Wednesday, September 13, 2006

Hain launches deputy leadership campaign

Peter Hain last night began his bid to succeed John Prescott as deputy leader of the Labour party. Hain spoke of his desire to renew the progressive coalition which swept Labour to power in 1997.

I saw Peter Hain speaking this summer at the GMB congress in Blackpool and was impressed. There was suspicion at the time of Hain's motives for appearing and he was pointedly reminded of this when introduced to the delegates. President Mary Turner asked rhetorically if it was Hain's first address to the GMB. Mr Hain has been a member of the GMB for some 30 years.

Nevertheless, the Northern Ireland Secretary spoke well.

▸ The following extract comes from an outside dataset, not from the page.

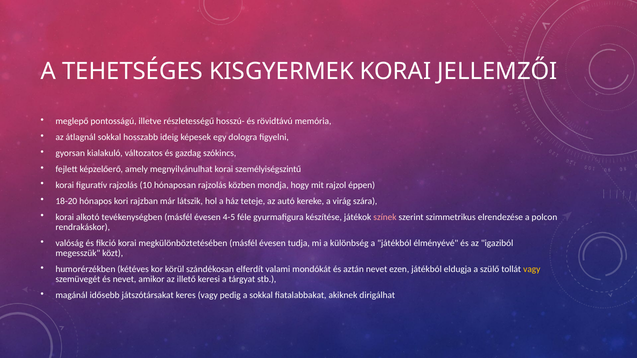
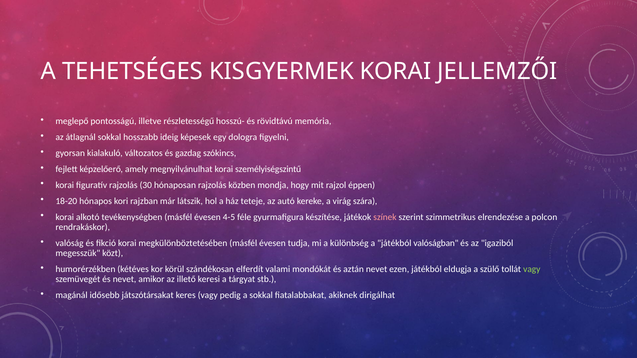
10: 10 -> 30
élményévé: élményévé -> valóságban
vagy at (532, 269) colour: yellow -> light green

He is not the liberal activist he once was. But then he would not be where he is now had his opinions and motivations not changed and matured. This is a man who once received a letter bomb to his door (it failed to explode). Who in 1975 was acquitted at the Old Bailey of his alleged involvement in a bank robbery in Putney. At the time Hain was a vigorous anti-apartheid campaigner and a prominent white South African attracting so much attention abroad was not the sort of attention the ruling administration wanted. It is widely believed that both incidents were orchestrated by the regime to which he was a thorn in the side.

Hain has already made noises which many Labour supporters will find reassuring. He has spoken of his belief in the need for electoral reform; he is willing to consider limits on private sector involvement in the NHS; and he has opposed those who seek to minimise the unions' influence in the party.

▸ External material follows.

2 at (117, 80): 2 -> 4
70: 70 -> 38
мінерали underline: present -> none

Today Alan Johnson has confirmed he will stand for the deputy leadership and with Gordon Brown still the overwhelming favourite to succeed Tony Blair it may enhance Johnson's chances. The thought of a Scottish prime minister and a South African deputy may prove too much for some. Nonetheless, in the current climate of the Labour party, Hain's words may be exactly what many have been hoping for.